[TEXT SEGMENT]

↓↓↓

We have been told that the Commission follows the practice of permitting questions of jurisdiction to be argued without requiring a party to elect not to call evidence.  There is much to commend this approach.

As a general rule it is desirable that an objection to jurisdiction be determined as early as circumstances will conveniently admit so that the tribunal does not embark on a hearing which it lacks authority to conduct. 

We would not apply to objections to jurisdiction the general rule that a defendant should be called upon to elect whether or not to call evidence before being permitted to submit that there is no case to answer.

FINDING

Mr Flower, you may make your submission.  I do not require you to make an election.  I will, of course, hear Mr Desmond in reply to your submission.  My primary motivation in allowing what is the third submission of no jurisdiction is, to use Tadgell Js words:

The prospect of justly facilitating the disposition of the litigation.

However, before you make your submission, can I just say that it does not follow that the litigation will be expedited by such a submission.  There are three possible results: 

1.I might find no jurisdiction;  and that presumably means both facilitation and expedition. 

2.I might find jurisdiction;  and that will hardly lead to expedition, although perhaps facilitation, if facilitation includes clarification. 

3.I might decline to rule on jurisdiction and leave you to decide whether to call further evidence or I might express reluctance to rule without further evidence from you and leave you to determine whether or not you propose to call further evidence before you close. 

But having said that, the submission is open.

↑↑↑

[RECORD SET]
↓↓↓

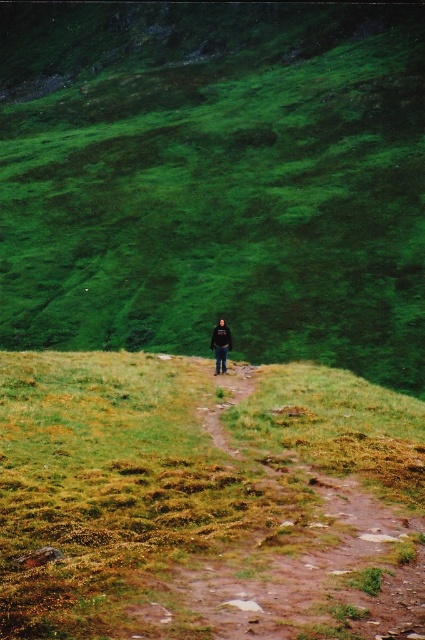
You are a hiker trying to navigate the grassy hill. You notice the green mossy ground at center and the black fabric person at center. Which object is higher up on the hill?

The green mossy ground at center is taller than the black fabric person at center, so the green mossy ground at center is higher up on the hill.

You are a hiker standing at the bottom of the hill. You see the green grassy hillside at center and the black fabric person at center. Which object is higher in elevation?

The green grassy hillside at center is located above the black fabric person at center, so it is higher in elevation.

You are standing at the bottom of the hill and want to reach the black fabric person at center. The green grassy hillside at center is between you and the person. Is the hillside closer to you or to the person?

The green grassy hillside at center is 400.89 feet away from the black fabric person at center. Since you are at the bottom of the hill, the hillside is closer to you than to the person.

↑↑↑

[TASK REQUIREMENTS]
(a) Quote the whole passage on objections to jurisdiction word for word.
(b) Please print the part of the records starting at the line that contains "The green mossy ground at center is taller" and ending at the end of the records, with both ends included.

[ANSWERS FOR EACH ITEM]
(a)
We have been told that the Commission follows the practice of permitting questions of jurisdiction to be argued without requiring a party to elect not to call evidence.  There is much to commend this approach.

As a general rule it is desirable that an objection to jurisdiction be determined as early as circumstances will conveniently admit so that the tribunal does not embark on a hearing which it lacks authority to conduct. 

We would not apply to objections to jurisdiction the general rule that a defendant should be called upon to elect whether or not to call evidence before being permitted to submit that there is no case to answer.

FINDING

Mr Flower, you may make your submission.  I do not require you to make an election.  I will, of course, hear Mr Desmond in reply to your submission.  My primary motivation in allowing what is the third submission of no jurisdiction is, to use Tadgell Js words:

The prospect of justly facilitating the disposition of the litigation.

However, before you make your submission, can I just say that it does not follow that the litigation will be expedited by such a submission.  There are three possible results: 

1.I might find no jurisdiction;  and that presumably means both facilitation and expedition. 

2.I might find jurisdiction;  and that will hardly lead to expedition, although perhaps facilitation, if facilitation includes clarification. 

3.I might decline to rule on jurisdiction and leave you to decide whether to call further evidence or I might express reluctance to rule without further evidence from you and leave you to determine whether or not you propose to call further evidence before you close. 

But having said that, the submission is open.

(b)
The green mossy ground at center is taller than the black fabric person at center, so the green mossy ground at center is higher up on the hill.

You are a hiker standing at the bottom of the hill. You see the green grassy hillside at center and the black fabric person at center. Which object is higher in elevation?

The green grassy hillside at center is located above the black fabric person at center, so it is higher in elevation.

You are standing at the bottom of the hill and want to reach the black fabric person at center. The green grassy hillside at center is between you and the person. Is the hillside closer to you or to the person?

The green grassy hillside at center is 400.89 feet away from the black fabric person at center. Since you are at the bottom of the hill, the hillside is closer to you than to the person.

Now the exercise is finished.